- SEITENTEXT -
_ _ _ _

Er war ein schwieriges Kind. Daher schickten seine Eltern den 15-jährigen Paul Acker als Schiffsjungen nach Hamburg. Als Leichtmatrose kam er auf dem Segler Passat 1914 in Iquique an, und von da an wurde sein Lebensweg immer tragischer.
Erst einmal ein wenig Vorgeschichte. Als am 28. Juli 1914, nach der Kriegserklärung Österreichs an Serbien der Erste Weltkrieg ausbrach, war die Welt überrascht. Besonders hart traf der Schlag die zahlreichen europäischen Unternehmen in Chile, die sich nach der Unabhängigkeitserklärung und Öffnung der Häfen in diesem fernen Land am Pazifik niedergelassen hatten, darunter vor allen anderen die deutschen, denn kurz nach Beginn der Feindseligkeiten unterband Großbritannien den Schiffsverkehr mit dem Deutschen Reich.

_ _ _ _

[Quelldaten]
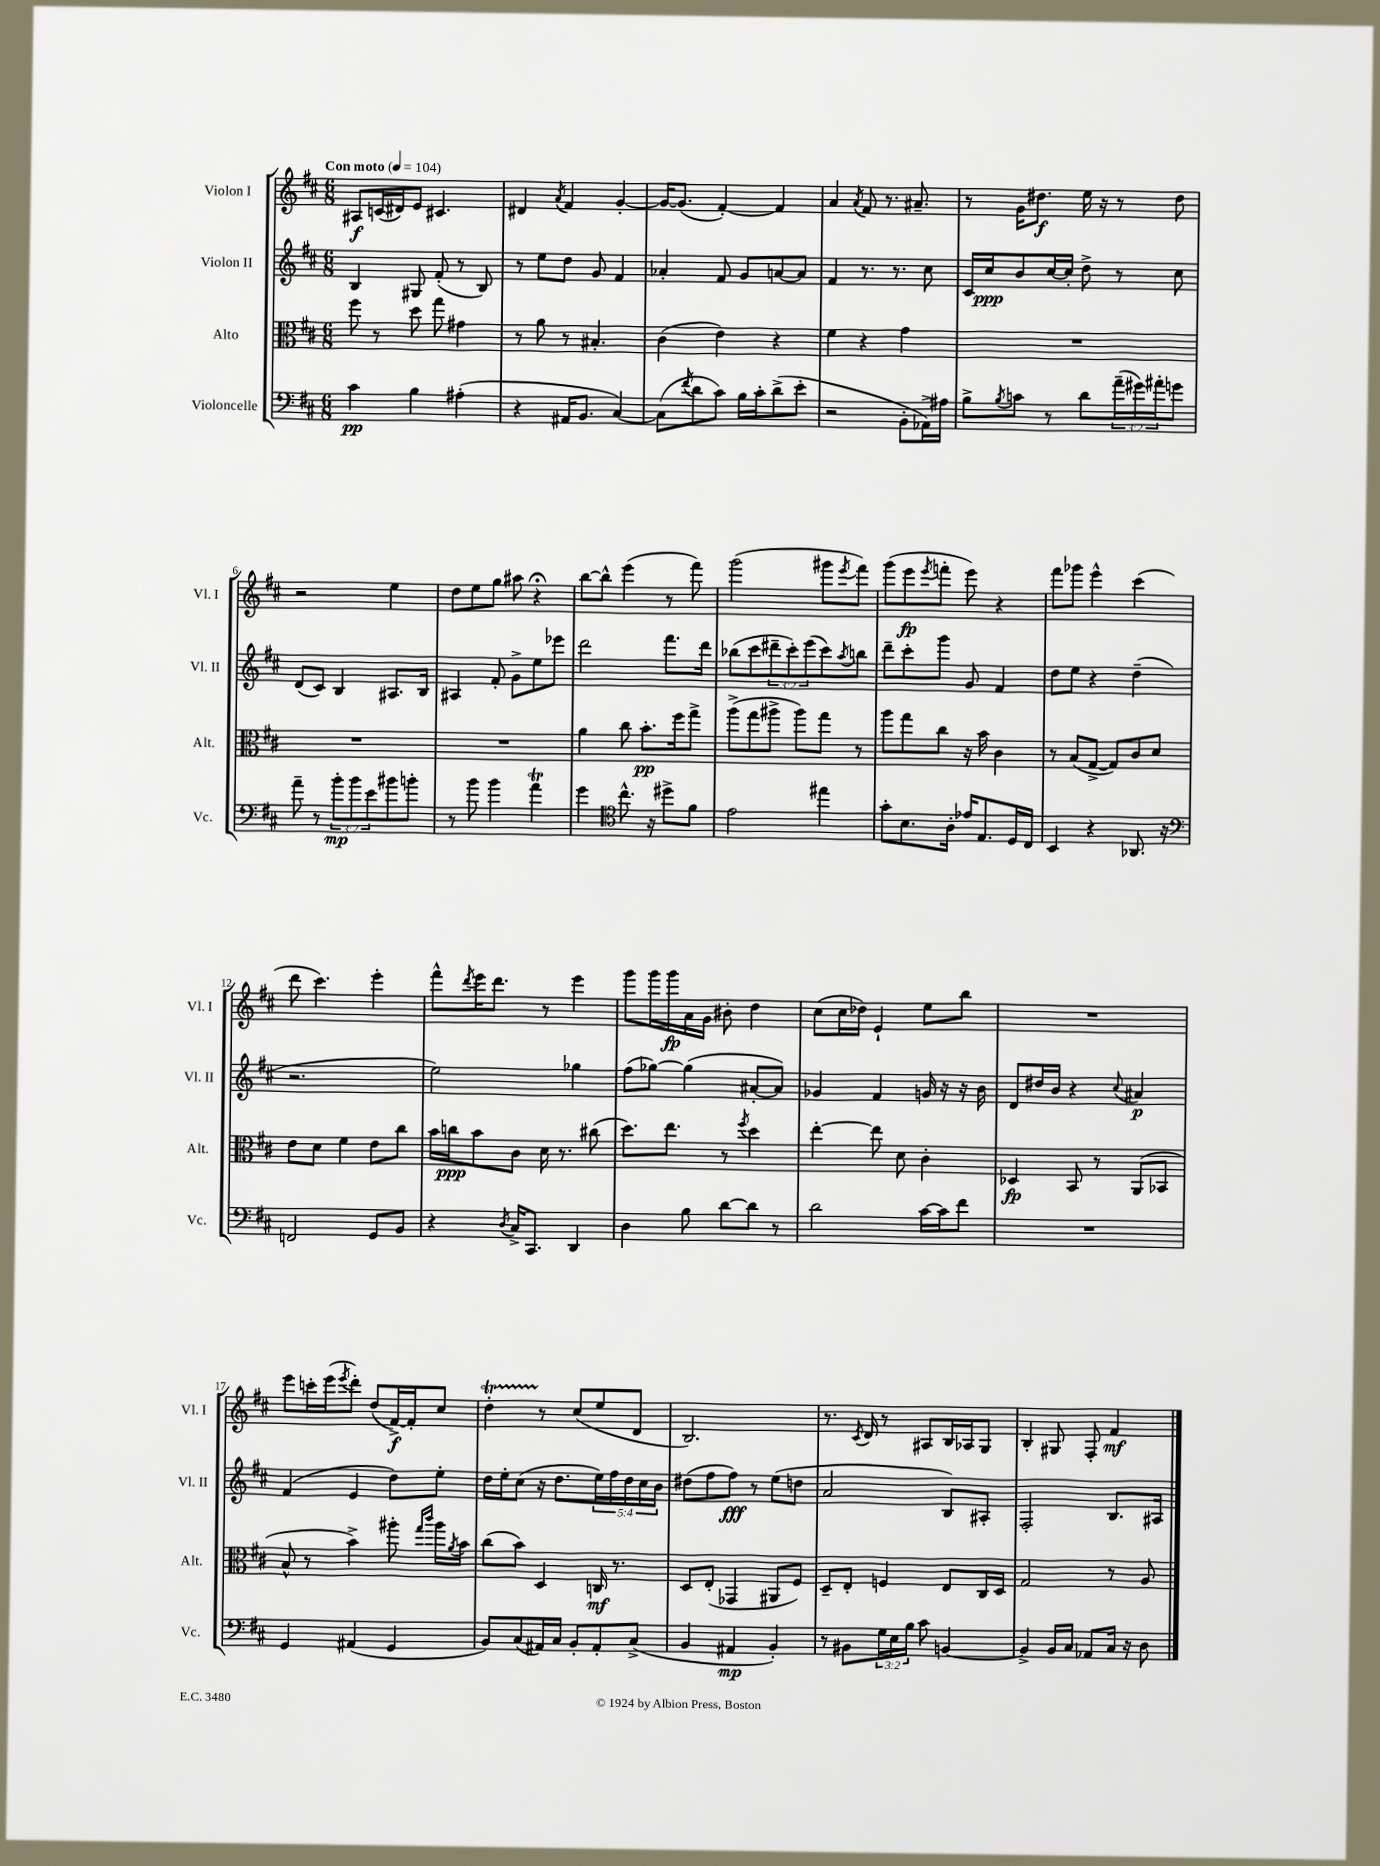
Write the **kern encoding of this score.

**kern	**kern	**kern	**kern
*staff4	*staff3	*staff2	*staff1
*clefF4	*clefC3	*clefG2	*clefG2
*k[f#c#]	*k[f#c#]	*k[f#c#]	*k[f#c#]
*M6/8	*M6/8	*M6/8	*M6/8
*MM104	*MM104	*MM104	*MM104
4c#\	8ff#\	4B/	8A#/L
.	8r	.	(16c/L
.	.	.	16d#/J)
4B\	8dd\	8G#/	8e/J
.	8gg\	(8f#'/	4.c#/
(4A#'\	4g#\	8r	.
.	.	8B/)	.
=	=	=	=
4r	8r	8r	4d#/
.	8a\	8ee\L	.
.	.	.	8qa/
16AA#/LK	8r	8dd\J	4f#/
8.BB/J	.	.	.
.	4.B#'/	8g/	.
[4C#/)	.	4f#/	[4g'/
=	=	=	=
(8C#\]L	(4c#\	4a-'/	16g/_LK
.	.	.	(8.g/]J
8qf#/	.	.	.
8d\	.	.	.
8c#\J)	4e\)	8f#/	[4f#'/)
16B\LL	.	8g/L	.
16c#'\J	.	.	.
(8d^\	4r	[8a/	4f#/]
8e'\J	.	8a/]J	.
=	=	=	=
2r	4f#\	4f#/	4a/
.	.	.	8qa/
.	4r	8.r	8f#/
.	.	.	8.r
.	.	8.r	.
8BB'\L	4g\	.	.
.	.	.	8.a#~/
16AA-^\L)	.	8cc#\	.
16A#\JJ	.	.	.
=	=	=	=
8B^\L	2.r	16c#/LL	8r
.	.	16cc#/J	.
8qB/	.	.	.
8c\J	.	8b/	16g\LK
.	.	.	8.dd#\J
8r	.	[16cc#/L	.
.	.	16cc#'/]JJ	.
8d\L	.	8dd^\	16ee\
.	.	.	16r
(24a~\L	.	8r	8r
24g#\)	.	.	.
24a#'\J	.	.	.
8g\J	.	8cc#\	8dd#\
=	=	=	=
8a~\	2.r	(8d/L	2r
8r	.	8c#/J)	.
12b'\L	.	4B/	.
12b\	.	.	.
12e\	.	.	.
8b#\	.	8.A#/L	4ee\
8b'\J	.	.	.
.	.	16B/Jk	.
=	=	=	=
8r	2.r	4A#/	8dd\L
8b\	.	.	8ee\
4b\	.	8f#'/	8gg\J
.	.	8g^\L	8aa#\
4a\	.	8ee\	4r;
.	.	8eee-\J	.
=	=	=	=
4g\	4a\	2ddd\	[8bb\L
.	.	.	8bb^^\]J
*clefC4	*	*	*
8.cc#^^\	8cc#\	.	(4eee\
.	8.b'\L	.	.
16r	.	.	.
8dd#^\L	.	8.fff#\L	8r
.	16ff#\k	.	.
8f#\J	8gg^\J	.	8fff#\)
.	.	16ddd\Jk	.
=	=	=	=
2e\	(8aa^\L	(8bb-\L	(2ggg\
.	8gg\	8ccc#\	.
.	8aa#^\J	12ddd#~\	.
.	.	12ccc#'\)	.
.	8aa#\L)	.	.
.	.	(12eee\	.
4ee#\	8gg\J	8ccc#\)	8ggg#\L
.	.	8qaa/	8qeee/
.	8r	8bb\J	8fff#\J)
=	=	=	=
8g'\L	8aa\L	8ddd~\L	(8ggg\L
8.B\	8gg\	8ccc#'\	8eee\
.	.	.	8qeee/
.	8cc#\J	8ggg\J	8fff'\J
16A'\Jk	.	.	.
16e-/LK	16r	8g/	8eee\)
8.E/	16b\	.	.
.	4c#\	4f#/	4r
16D/L	.	.	.
16C#/JJ	.	.	.
=	=	=	=
4BB/	8r	8dd\L	8fff#\L
.	(8B/L	8ee\J	8ggg-\J
4r	[8G^/J	4r	4eee^^\
.	8G/]L)	.	.
8.AA-/	8c#/	(4dd~\	(4ccc#\
.	8d/J	.	.
16r	.	.	.
=	=	=	=
*clefF4	*	*	*
2FF/	8e\L	2.r	8ddd\
.	8d\J	.	4.ccc#\)
.	4f#\	.	.
8GG/L	8e\L	.	4eee'\
8BB/J	8cc#\J	.	.
=	=	=	=
4r	16b\LL	2ee\)	8fff#^^\L
.	16cc\J	.	.
.	.	.	8qddd/
.	8b\	.	16eee\K
.	.	.	8.ddd\J
8qD/	.	.	.
16C#^/LK	8c#\J	.	.
8.CC#/J	.	.	.
.	16d\	.	8r
.	8.r	.	.
4DD/	.	4gg-\	4eee\
.	(8cc#\	.	.
=	=	=	=
4D\	8.dd\L)	(8ff#\L	8ggg\L
.	.	[8gg-\J)	16ggg\L
.	8.ee\J	.	16ggg\
8B\	.	(4gg-\]	16a\
.	.	.	16g\JJ
[8d\L	8r	.	8b#'\
.	8qff#/	.	.
8d\]J	4dd\	[8a#'/L	4dd\
8r	.	8a#/]J)	.
=	=	=	=
2d\	[4ee'\	4g-/	(8cc#\L
.	.	.	16cc#\L
.	.	.	16dd-\JJ)
.	8ee\]	4f#/	4e`/
.	8d\	.	.
[16c#\LL	4c#'\	16g/	8ee\L
16c#\]J	.	16r	.
8f#\J	.	16r	8bb\J
.	.	16b\	.
=	=	=	=
2.r	4D-/	8d/L	2.r
.	.	16dd#/L	.
.	.	16b/JJ	.
.	8BB/	4r	.
.	8r	.	.
.	.	8qqcc#/	.
.	(8AA/L	4a#/	.
.	8BB-/J	.	.
=	=	=	=
4GG/	8B^^/	(4f#/	8eee\L
.	8r	.	16ccc'\L
.	.	.	(16eee\J
.	.	.	8qeee/
(4AA#/	4b^\)	4e/	8ddd'\J)
.	.	.	(8dd/L
4GG/	8aa#'\	8dd\L)	[16f#^/L)
.	.	.	16f#'/]J
.	16qqgg/LL	.	.
.	16qqccc#/JJ	.	.
.	16aa#\LL	8ee'\J	8cc#/J
.	8qa/	.	.
.	16b\JJ	.	.
=	=	=	=
8BB/L)	(8cc#\L	16dd\LL	4dd'\
.	.	16ee'\J	.
(8C#/	8b\J)	(8cc#\J	.
16AA#/L)	4D/	16r	8r
16C#/JJ	.	8.dd\L	.
8BB'/L	.	.	(8cc#/L
8AA#'/	16C/	20ee\L)	8ee/
.	.	20ff#\	.
.	8.r	.	.
.	.	20dd\	.
(8C#^/J	.	.	8d/J
.	.	20cc#\	.
.	.	20b\JJ	.
=	=	=	=
4BB/	8D/L	(8dd#\L	2.B/)
.	(8E'/J	8ff#\	.
4AA#/	4GG-/	8ff#\J)	.
.	.	8r	.
4BB'/)	8AA#/L	(8ee\L	.
.	8F#/J)	8dd\J	.
=	=	=	=
8r	8D~/L	2a/	8.r
8BB#\L	8E'/J	.	.
.	.	.	8qc#/
.	.	.	16d/
24G\L	4F/	.	8r
24E\	.	.	.
24B\JJ	.	.	.
8c#\	.	.	8A#/L
[4BB/	8E/L	8B/L)	16B/L
.	.	.	16A-/J
.	16C#/L	8A#'/J	8G/J
.	16D/JJ	.	.
=	=	=	=
4BB^/]	2G/	2F#'/	4B'/
16BB/LL	.	.	8G#/
16C#/JJ	.	.	.
8AA-/L	.	.	8F#'/
16C#/Jk	8r	8.B/L	4f#/
16r	.	.	.
8D\	8A/	.	.
.	.	16A#/Jk	.
==	==	==	==
*-	*-	*-	*-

_ _ _ _

- AUFGABEN -
a: Geben Sie aus dem Text über Paul Acker den Abschnitt von „Er war ein schwieriges“ bis einschließlich „Lebensweg immer tragischer.“ wortgetreu aus.
b: Ermitteln Sie die Anzahl der Zeilen im Listing, die die Zeichenfolge „kern“ enthalten, und geben Sie ausschließlich diese Zahl an. Groß- und Kleinschreibung ist zu beachten.

- ERWARTETE ERGEBNISSE -
a:
Er war ein schwieriges Kind. Daher schickten seine Eltern den 15-jährigen Paul Acker als Schiffsjungen nach Hamburg. Als Leichtmatrose kam er auf dem Segler Passat 1914 in Iquique an, und von da an wurde sein Lebensweg immer tragischer.

b: 2